- **Material shown**:
--- START ---

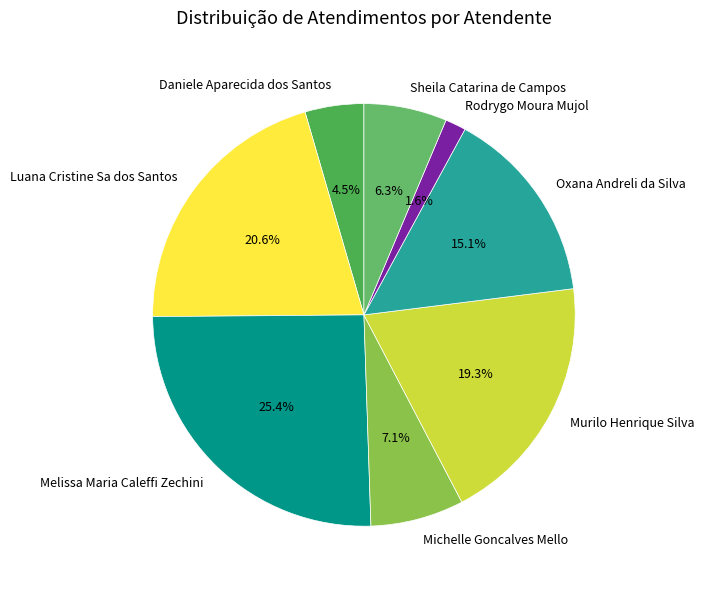

Does Luana Cristine Sa dos Santos represent more than half of the total?

No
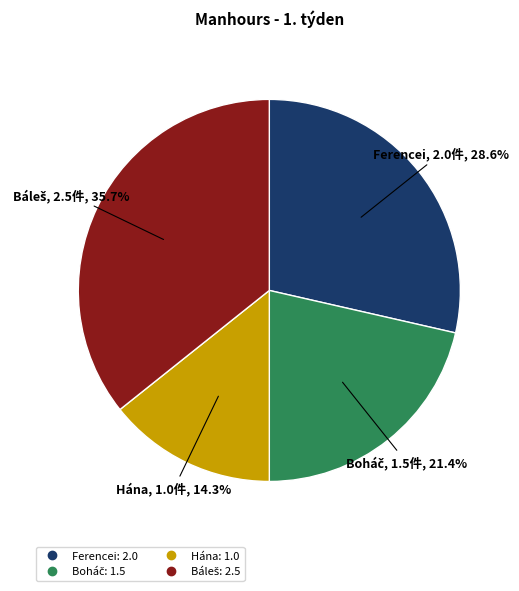

Which has a higher value, Hána or Ferencei?

Ferencei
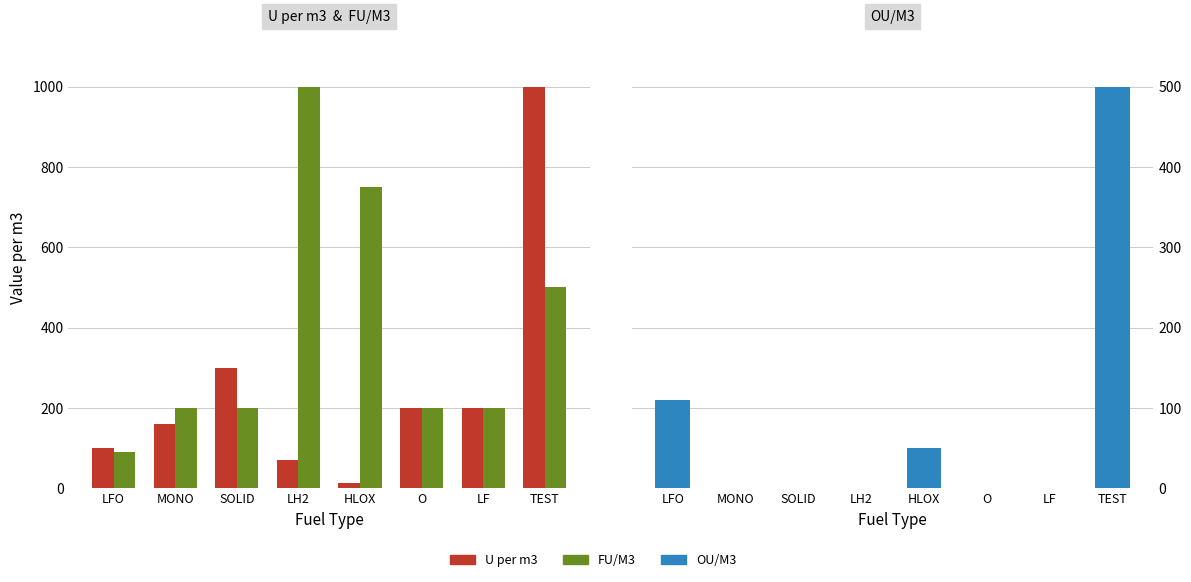

Reading right to left, list all the values displayed in this chart.

U per m3: 1000.0	200.0	200.0	14.3	70.8	300.0	160.0	100.0
FU/M3: 500.0	200.0	200.0	750.0	1000.0	200.0	200.0	90.0
OU/M3: 500.0	0.0	0.0	50.0	0.0	0.0	0.0	110.0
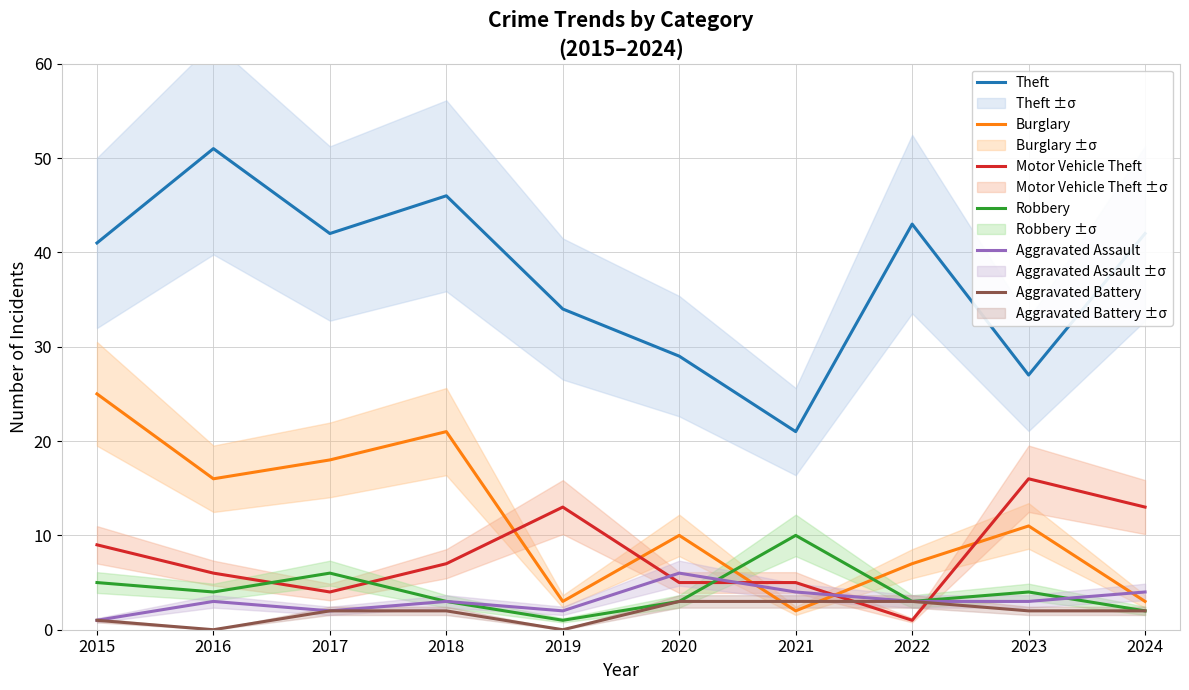

What are all the series names shown in the legend?

Theft, Burglary, Motor Vehicle Theft, Robbery, Aggravated Assault, Aggravated Battery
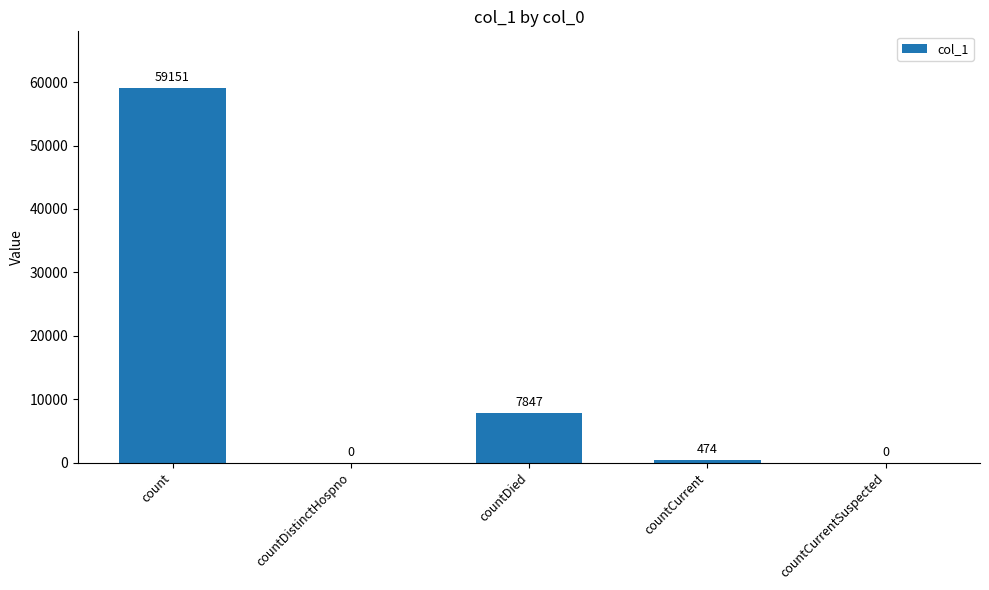

At which category does the chart reach its peak across all series?

count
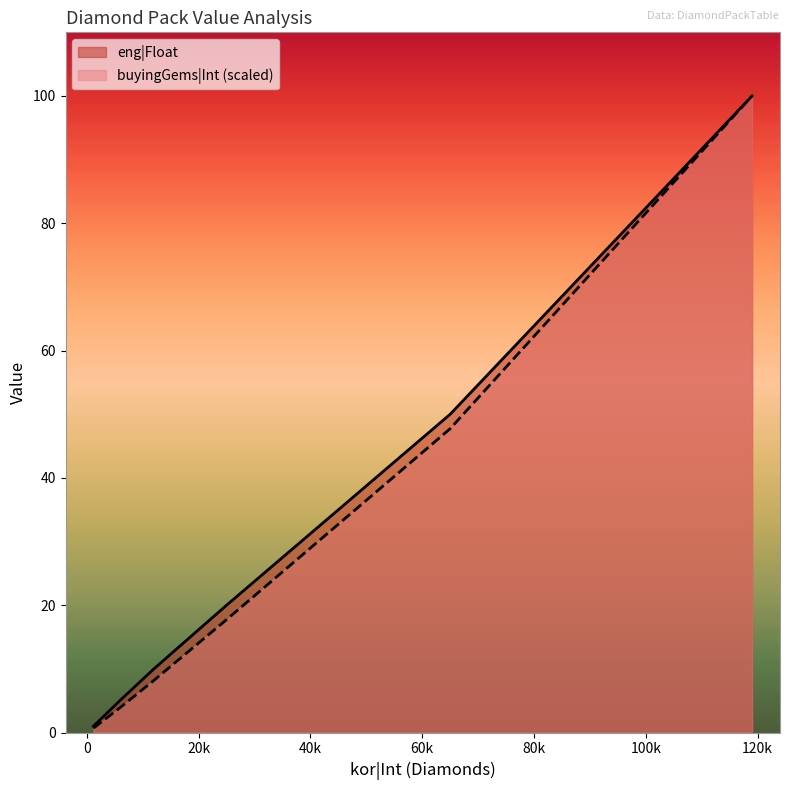

True or false: buyingGems|Int and eng|Float intersect in this chart.

False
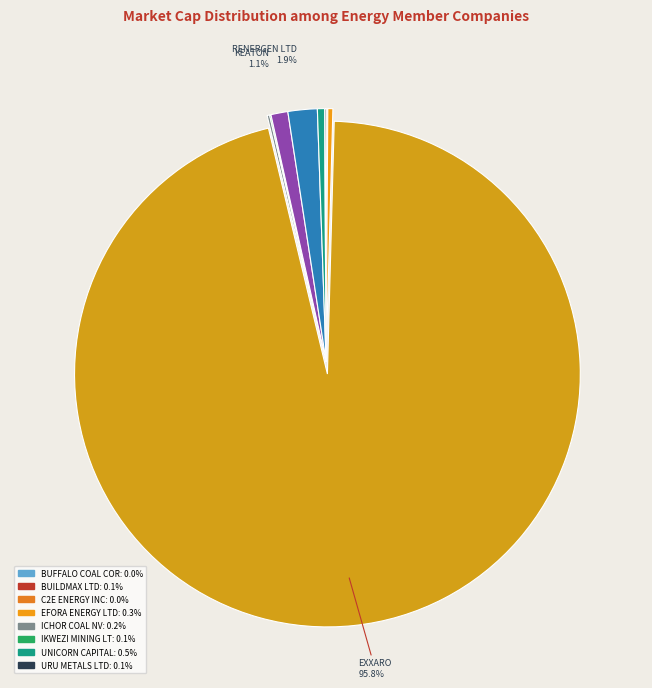

Which slice represents more than half of the pie?

EXXARO RESOURCES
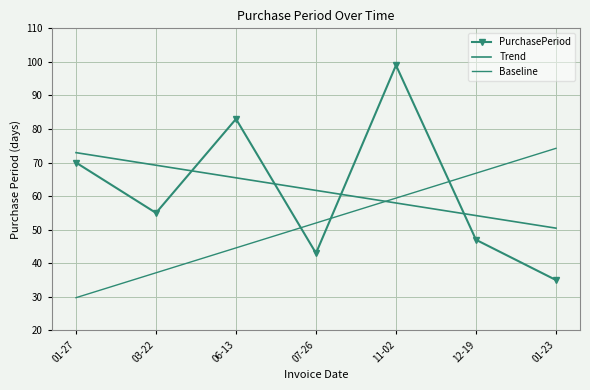

What is the label of the 6th point from the right?

03-22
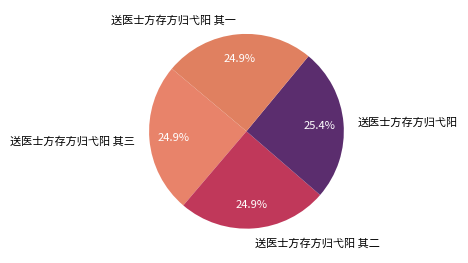

Approximately how many times larger is the value at 送医士方存方归弋阳 其二 compared to 送医士方存方归弋阳 其一?

1.0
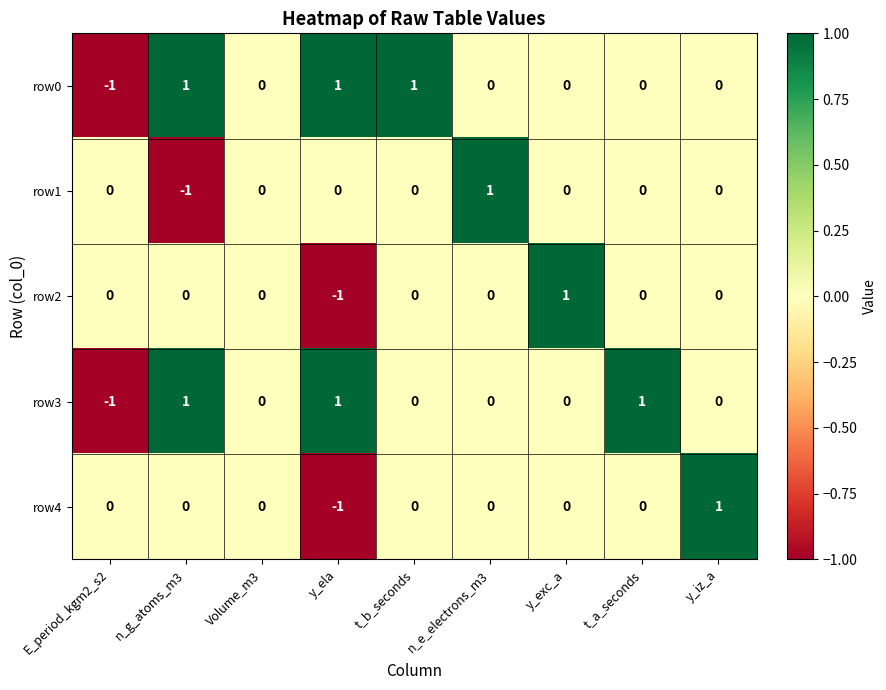

What is the minimum value shown in the chart?

-1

--- END ---

- **Assignment**: Copy out the listing above word for word, line by line, and leave out the pictures.

- **Solution for this problem**:
Does Luana Cristine Sa dos Santos represent more than half of the total?

No

Which has a higher value, Hána or Ferencei?

Ferencei

Reading right to left, list all the values displayed in this chart.

U per m3: 1000.0	200.0	200.0	14.3	70.8	300.0	160.0	100.0
FU/M3: 500.0	200.0	200.0	750.0	1000.0	200.0	200.0	90.0
OU/M3: 500.0	0.0	0.0	50.0	0.0	0.0	0.0	110.0

What are all the series names shown in the legend?

Theft, Burglary, Motor Vehicle Theft, Robbery, Aggravated Assault, Aggravated Battery

At which category does the chart reach its peak across all series?

count

True or false: buyingGems|Int and eng|Float intersect in this chart.

False

Which slice represents more than half of the pie?

EXXARO RESOURCES

What is the label of the 6th point from the right?

03-22

Approximately how many times larger is the value at 送医士方存方归弋阳 其二 compared to 送医士方存方归弋阳 其一?

1.0

What is the minimum value shown in the chart?

-1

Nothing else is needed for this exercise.